Aujourd’hui, grâce aux recherches menées par l’équipe du CEA / CNRS du SIS2M (1), une approche alternative est possible. Selon un procédé chimique original, la voie proposée vise à incorporer des molécules de CO2 dans des matériaux, tout en lui fournissant de l’énergie. A noter que la réaction mise au point repose sur une source d’énergie d’origine chimique. Cette démarche, qui permet dans le principe de produire une grande diversité de molécules, a été validée par les expériences conduites cette année dans les laboratoires de l’unité mixte de recherche CEA / CNRS. Ainsi, il est désormais possible de convertir du CO2 en formamides, c’est-à-dire en molécules issues habituellement de la pétrochimie. Ces molécules sont à la base de la production de colles, de peintures ou encore de produits textiles.

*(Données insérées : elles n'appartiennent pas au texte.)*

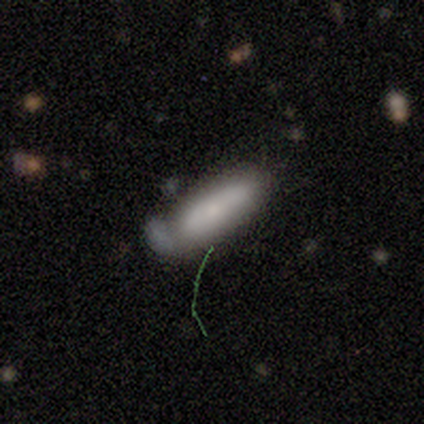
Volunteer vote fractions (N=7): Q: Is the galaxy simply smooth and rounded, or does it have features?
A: smooth — 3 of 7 (43%, tied with featured or disk).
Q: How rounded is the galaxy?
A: in between — 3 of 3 (100%).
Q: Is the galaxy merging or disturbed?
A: none — 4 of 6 (67%).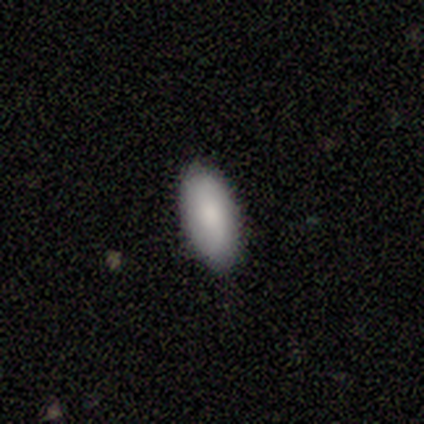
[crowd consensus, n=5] smooth_or_featured: smooth (p=1.00)
how_rounded: in between (p=0.80) [alt: cigar-shaped p=0.20]
merging: none (p=1.00)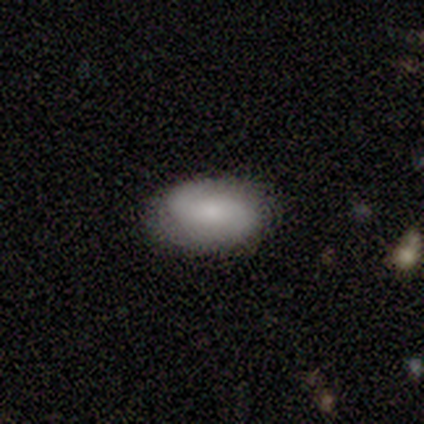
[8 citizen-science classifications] Volunteers were most divided on "merging": none: 62%, minor disturbance: 38%, major disturbance: 0%, merger: 0%. More confident: how rounded — in between (100%); smooth or featured — smooth (88%).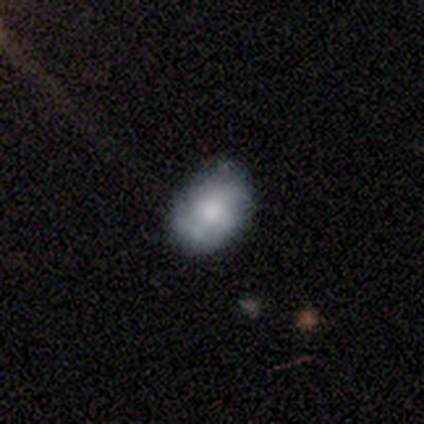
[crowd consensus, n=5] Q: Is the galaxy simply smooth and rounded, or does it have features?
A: smooth — 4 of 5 (80%).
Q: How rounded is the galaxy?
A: in between — 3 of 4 (75%).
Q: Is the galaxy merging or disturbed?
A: none — 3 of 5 (60%).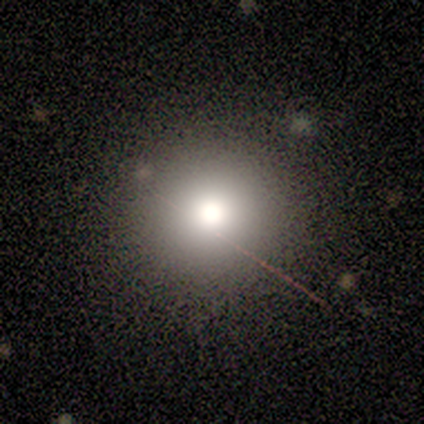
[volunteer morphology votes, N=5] Smooth or featured?
  - smooth: 60% *
  - star or artifact: 40%
  - featured or disk: 0%
How rounded?
  - round: 100% *
  - in between: 0%
  - cigar-shaped: 0%
Merging?
  - none: 100% *
  - minor disturbance: 0%
  - major disturbance: 0%
  - merger: 0%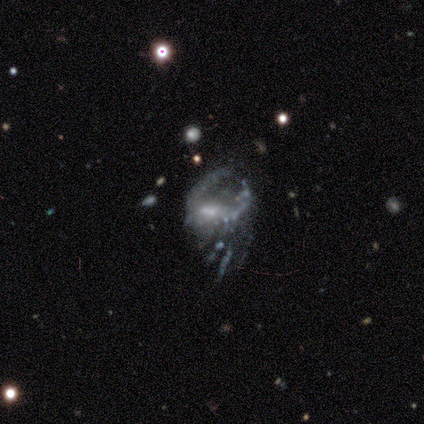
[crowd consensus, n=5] Smooth or featured: featured or disk — 80% (star or artifact — 20%)
Edge-on disk: no — 100%
Bar: no — 100%
Spiral arms: no — 100%
Bulge size: small — 50% (moderate — 25%)
Merging: merger — 50% (none — 25%)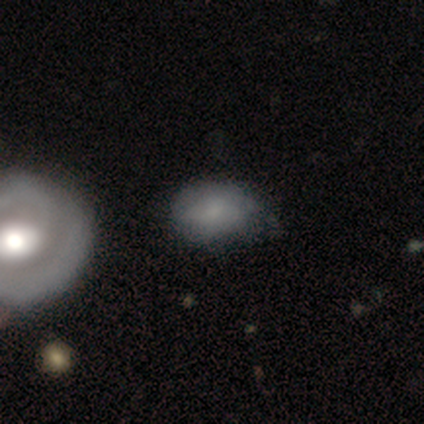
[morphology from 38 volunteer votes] Smooth or featured? 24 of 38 (63%) said smooth. How rounded? 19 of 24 (79%) said in between. Merging? 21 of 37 (57%) said none.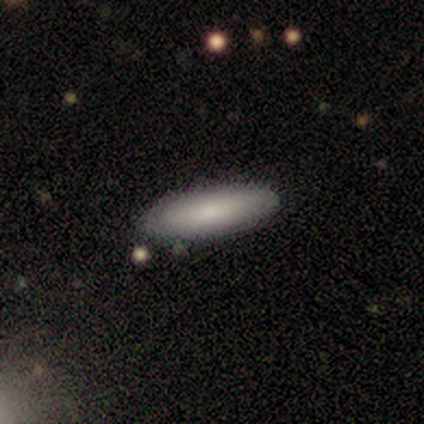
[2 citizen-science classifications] A smooth galaxy with no disk features (100%) that is in between round and cigar-shaped (50%, tied with cigar-shaped). Merging: none (100%).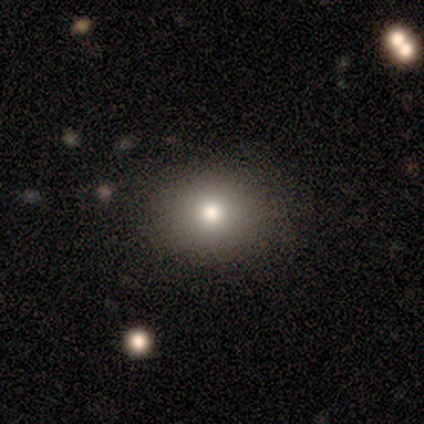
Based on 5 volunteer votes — Overall: smooth (80%). How rounded: round (75%). Merging: none (100%).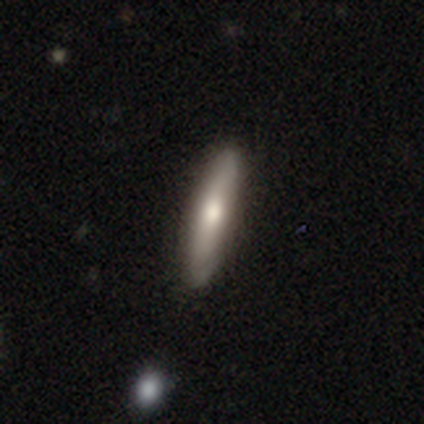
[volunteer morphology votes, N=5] Smooth or featured? smooth (60%)
How rounded? cigar-shaped (100%)
Merging? none (80%)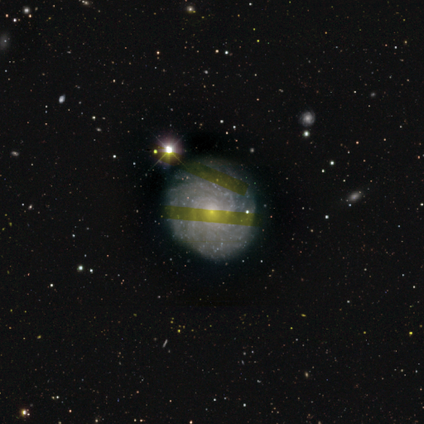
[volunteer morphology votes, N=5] featured or disk 100%, smooth 0%, star or artifact 0%. Down the decision tree: edge-on disk — no (100%); bar — no (100%); spiral arms — yes (100%); spiral arm count — 2 (40%, tied with more than 4); spiral winding — tight (100%); bulge size — small (100%); merging — none (100%).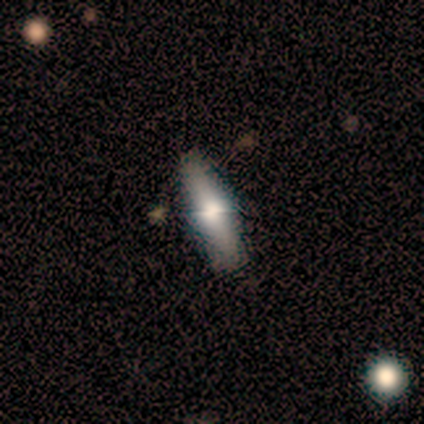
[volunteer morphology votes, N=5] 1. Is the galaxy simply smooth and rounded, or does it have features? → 60% smooth, 40% featured or disk, 0% star or artifact.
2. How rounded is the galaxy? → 100% cigar-shaped, 0% round, 0% in between.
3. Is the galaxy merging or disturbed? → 60% none, 20% minor disturbance, 20% major disturbance, 0% merger.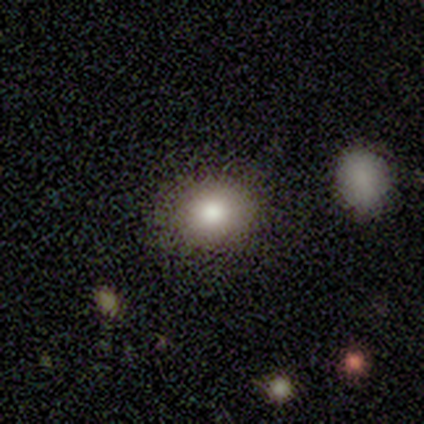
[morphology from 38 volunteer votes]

Une voie conforme aux exigences de la chimie verte
La synthèse industrielle des formamides repose généralement sur des méthodes pétrochimiques, en plusieurs étapes, mettant en jeu un gaz toxique (le monoxyde de carbone) utilisé à haute température et haute pression. A contrario, la méthode de conversion du CO2 employée par les chercheurs du CEA / CNRS répond aux exigences de la chimie verte, du fait qu’elle s’effectue en une seule étape et que l’utilisation d’un catalyseur (2) permet à la réaction d’avoir lieu à basse température et à basse pression. De plus, le catalyseur utilisé par l’équipe du CEA/CNRS est purement organique, ce qui évite le recours à des matières métalliques toxiques et coûteuses, comme l’or, le platine ou le cobalt. Enfin et grâce à ce procédé, la réaction peut s’effectuer sans solvant et limiter ainsi le rejet de déchets.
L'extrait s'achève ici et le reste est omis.